看不懂，先到这吧，等下次慢慢研究吧，今天就到这了，好累。

---------------------------------------------------------------------------------

今天把上次遗留的问题继续研究一下。

for (Pool pool: poolMgr.getPools()) {
        pool.getMapSchedulable().updateDemand();
        pool.getReduceSchedulable().updateDemand();
      }

这里是更新每个pool的slot需求情况，下面来看看，pool.getMapSchedulable().updateDemand()，pool.getReduceSchedulable().updateDemand()两个基本相同。

7.PoolSchedulable.updateDemand()：第一句poolMgr.getMaxSlots(pool.getName(), taskType)是获取pool的最大slot数量，从配置文件获取，配置文件是之前加载过的，前面有说到。每个PoolSchedulable中都会存在多个JobSchedulable对象，在JobListener.addJob()时添加。一个JobSchedulable对应一个jobInProgress对象。然后调用JobSchedulable.updateDemand()更新每个JobSchedulable的slot的需求。

public void updateDemand() {
    // limit the demand to maxTasks
    int maxTasks = poolMgr.getMaxSlots(pool.getName(), taskType);
    demand = 0;
    for (JobSchedulable sched: jobScheds) {
      sched.updateDemand();
      demand += sched.getDemand();
      if (demand >= maxTasks) {
        demand = maxTasks;
        break;
      }
    }
    if (LOG.isDebugEnabled()) {
      LOG.debug("The pool " + pool.getName() + " demand is " + demand
          + "; maxTasks is " + maxTasks);
    }
  }

8.JobSchedulable.updateDemand()：首先第一步就是判断该JobSchedulable的job是否已运行(RUNNING)，没有运行则不分配slot。然后判断该JobSchedulable是Map还是Reduce，如果是Reduce则需先判断完成的Map数量(finishedMapTasks)数量+失败的Map(failedMapTIPs)数量>=completedMapsForReduceSlowstart（由"mapred.reduce.slowstart.completed.maps参数值*numMapTasks），满足则表示Reduce任务可以启动，否则不可启动。而对于Map任务直接计算其slot需求。

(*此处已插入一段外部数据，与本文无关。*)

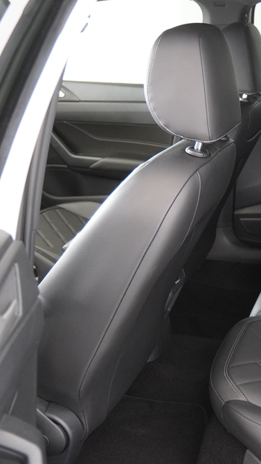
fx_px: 591
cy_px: 234
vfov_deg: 42.9
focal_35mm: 48
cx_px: 339
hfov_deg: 22.3
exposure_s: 1/160
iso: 1600
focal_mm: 20
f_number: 2.8
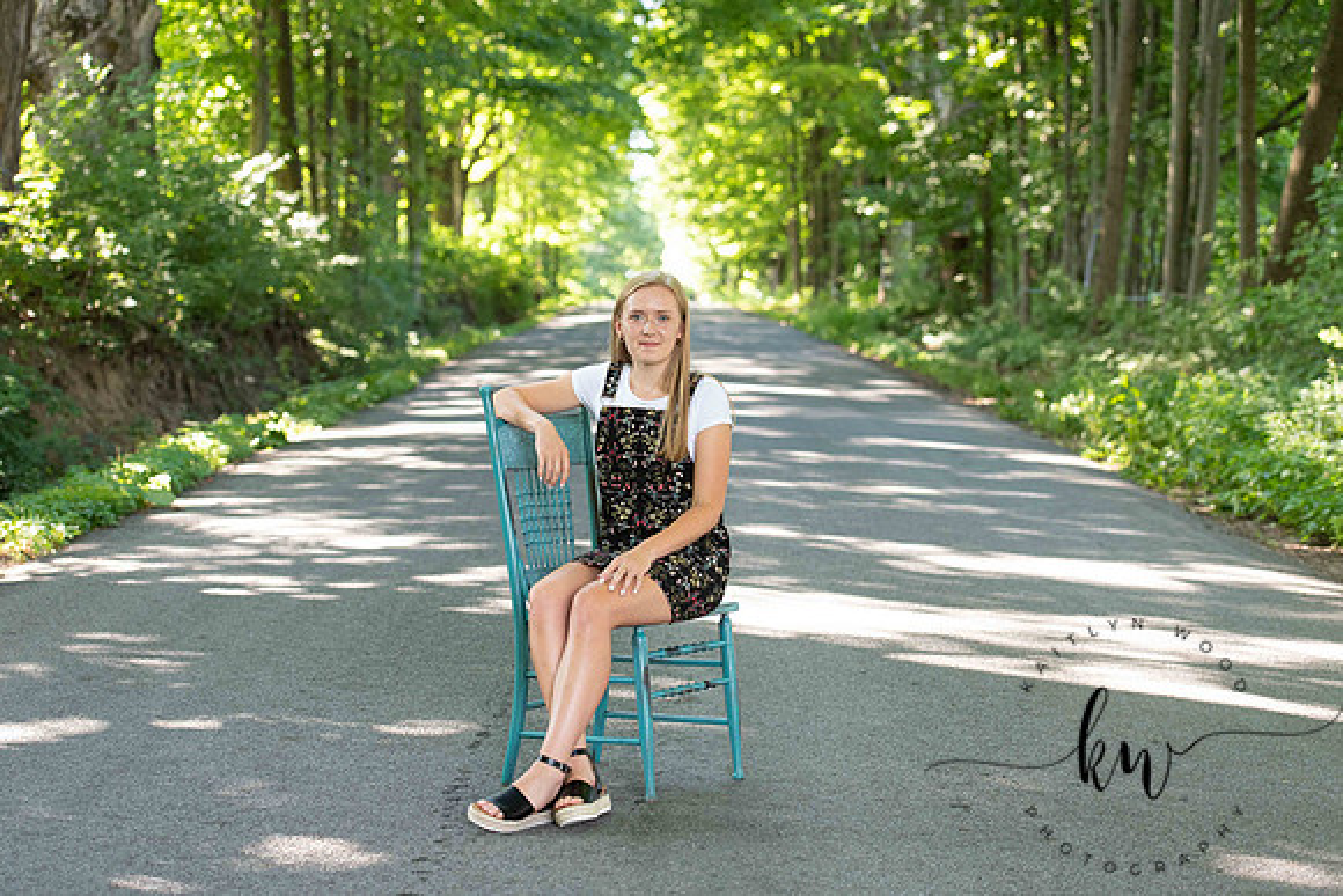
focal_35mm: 78
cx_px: 672
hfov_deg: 26.0
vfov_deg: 17.5
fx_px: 2910
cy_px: 448
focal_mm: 78
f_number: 3.5
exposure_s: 1/200
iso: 640
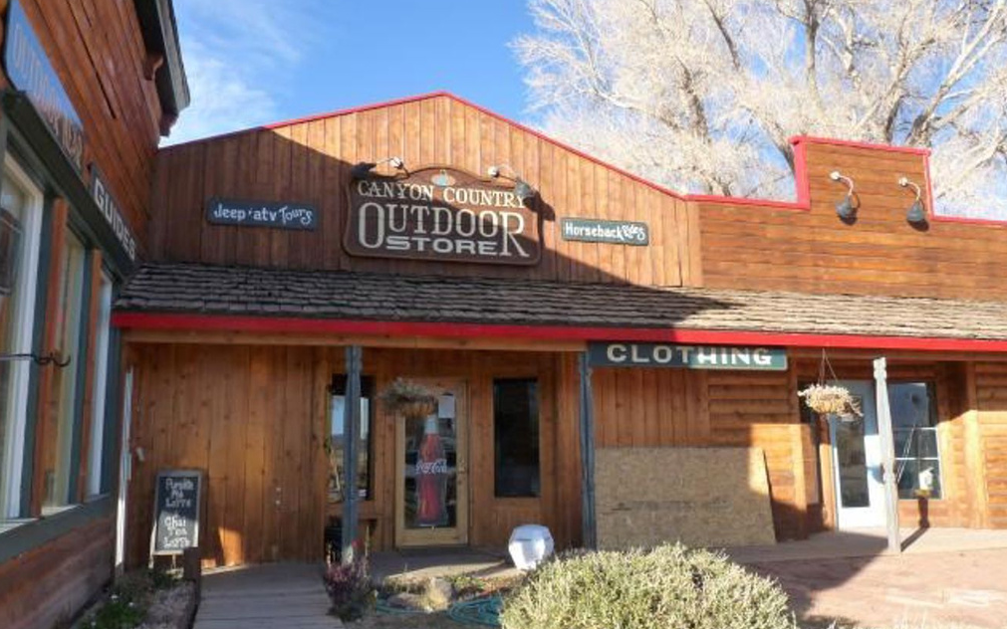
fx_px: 796
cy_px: 322
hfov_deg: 64.6
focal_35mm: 29
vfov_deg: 43.1
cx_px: 504
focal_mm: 4.8
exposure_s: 1/200
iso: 160
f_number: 4.5
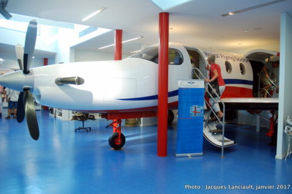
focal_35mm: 28
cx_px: 146
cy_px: 95
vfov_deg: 46.4
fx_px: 227
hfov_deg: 65.5
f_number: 4.5
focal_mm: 18
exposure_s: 1/80
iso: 800
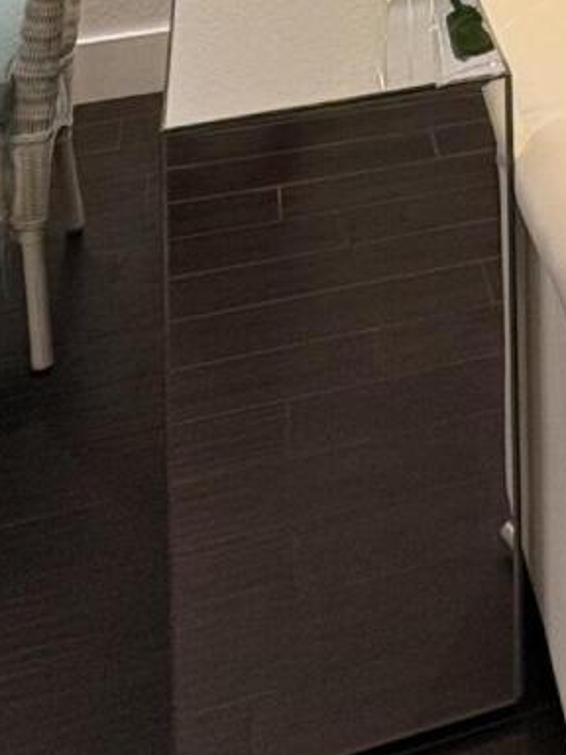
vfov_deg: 19.8
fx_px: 1591
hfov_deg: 18.3
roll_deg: +0.6
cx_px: 808
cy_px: -598
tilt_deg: +0.4
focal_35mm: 73
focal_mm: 2.22
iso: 80
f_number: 2.2
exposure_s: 1/131
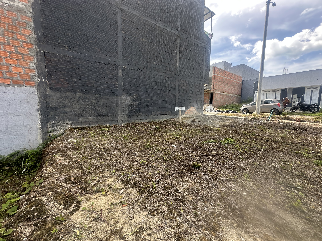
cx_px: 161
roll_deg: -1.0
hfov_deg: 102.1
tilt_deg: -4.1
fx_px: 130
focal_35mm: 14
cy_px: 120
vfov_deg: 85.7
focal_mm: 2.22
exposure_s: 1/315
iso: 40
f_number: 2.2
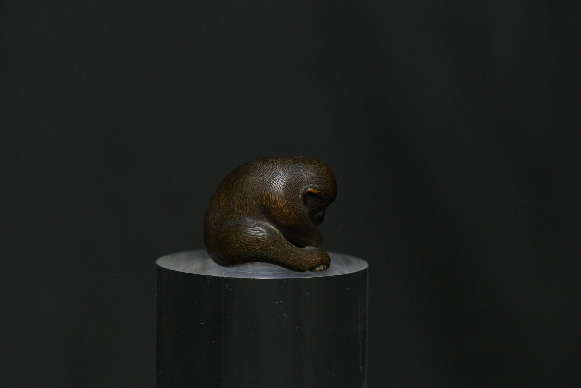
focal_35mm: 105
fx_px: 1695
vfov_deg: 13.0
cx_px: 290
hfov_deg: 19.5
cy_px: 194
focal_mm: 105
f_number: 10
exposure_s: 1/125
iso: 4500
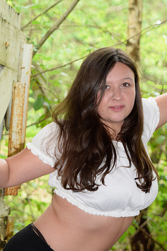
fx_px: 758
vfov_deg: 18.8
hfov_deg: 12.6
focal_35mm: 109
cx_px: 82
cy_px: 129
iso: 450
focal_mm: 70
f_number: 2.8
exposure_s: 1/60
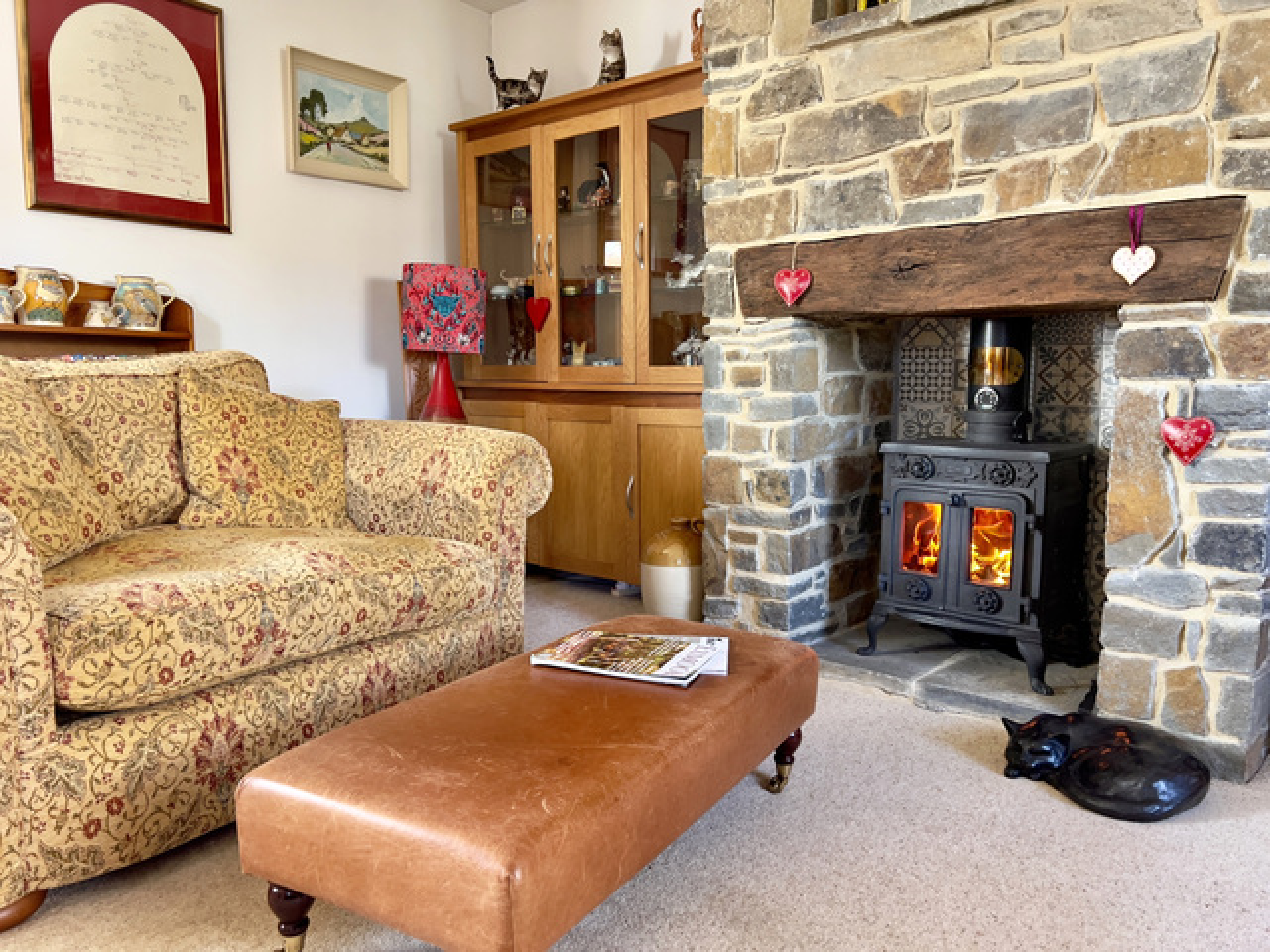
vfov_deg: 53.1
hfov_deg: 67.3
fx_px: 954
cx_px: 635
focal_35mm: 26
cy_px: 476
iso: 250
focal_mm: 5.7
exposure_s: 1/60
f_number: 1.5
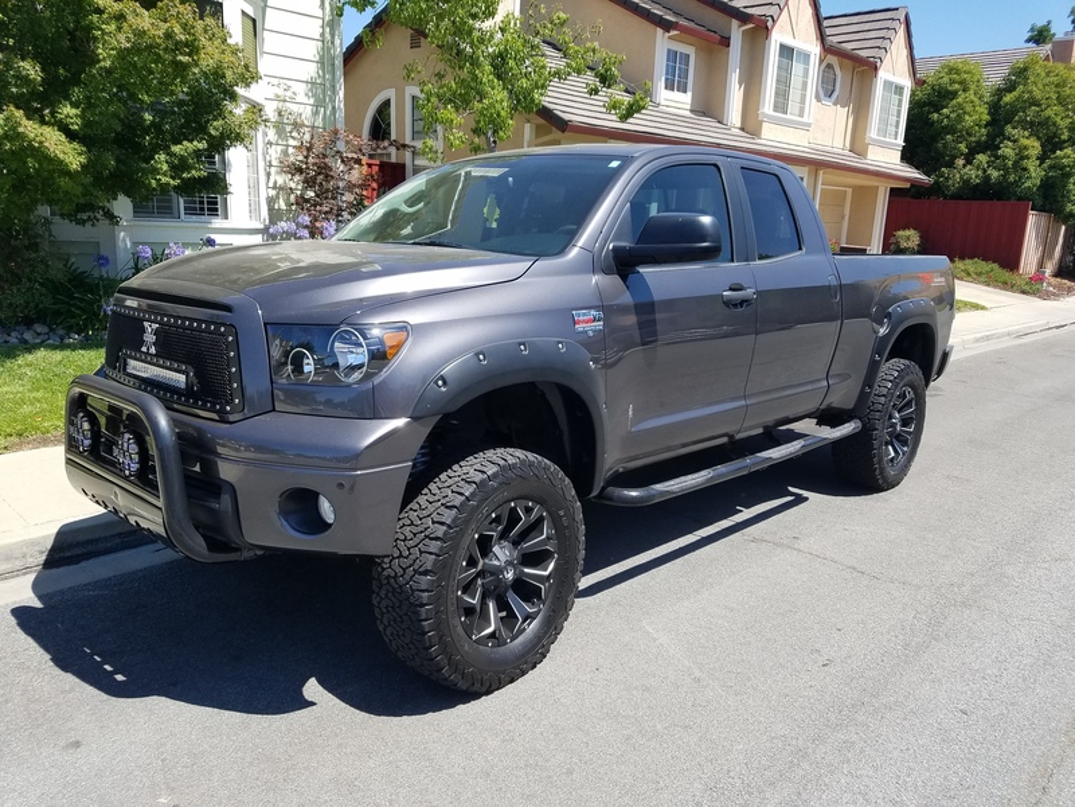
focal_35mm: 26
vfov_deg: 53.1
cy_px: 404
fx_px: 807
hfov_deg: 67.3
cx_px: 538
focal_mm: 4.2
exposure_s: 1/1452
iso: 50
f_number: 1.7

TaskInProgress[] tips = (taskType == TaskType.MAP ? job.getTasks(TaskType.MAP) : job.getTasks(TaskType.REDUCE))，获取对应的taskInPorgress数量(tip)，boolean speculationEnabled = (taskType == TaskType.MAP ?job.getMapSpeculativeExecution() : job.getReduceSpeculativeExecution())判断是否启用推测执行，double avgProgress = (taskType == TaskType.MAP ?job.getStatus().mapProgress() : job.getStatus().reduceProgress())获取map/reduce任务的进度，即map/reduce已完成多少，之后计算每个taskInProgress的slot需求。如果taskInProgress未完成则正在运行中，则demand += tip.getActiveTasks().size()计算出所需的slot数量，而tip的ActiveTasks则是任务调用的时候，即调用tip.addRunningTask()方法时添加的，而该方法的调用者则是FairScheduler的assignTasks()方法，即方法调度。获取到tip的activeTasks数量，则就是该tip所需要的slot数量，同时如果启用了推测执行，则还需多加一个slot用于推测执行任务，这样就获得了一个JobSchedulable所需的总slot数量，求和即为这个pool所需的总slot数量，当所需数量大于maxTasks（该pool所拥有的最大slot数），则返回。继续回到FairScheduler.update()方法。

9.FairScheduler.update()：

List<PoolSchedulable> mapScheds = getPoolSchedulables(TaskType.MAP);
      List<PoolSchedulable> reduceScheds = getPoolSchedulables(TaskType.REDUCE);
      SchedulingAlgorithms.computeFairShares(
          mapScheds, clusterStatus.getMaxMapTasks());
      SchedulingAlgorithms.computeFairShares(
          reduceScheds, clusterStatus.getMaxReduceTasks());
      
      // Use the computed shares to assign shares within each pool
      for (Pool pool: poolMgr.getPools()) {
        pool.getMapSchedulable().redistributeShare();
        pool.getReduceSchedulable().redistributeShare();
      }
      
      if (preemptionEnabled)
        updatePreemptionVariables();

这里涉及的就是FairScheduler的核心之处——资源分配算法。先看看前两句，前两句就是获取所有的MapPoolSchedulable和ReducePoolSchedulable，一个pool中分别包含一个MapPoolSchedulable和ReducePoolSchedulable。下面两句就是具体的资源分配，调用的是SchedulingAlgorithms类进行资源分配的。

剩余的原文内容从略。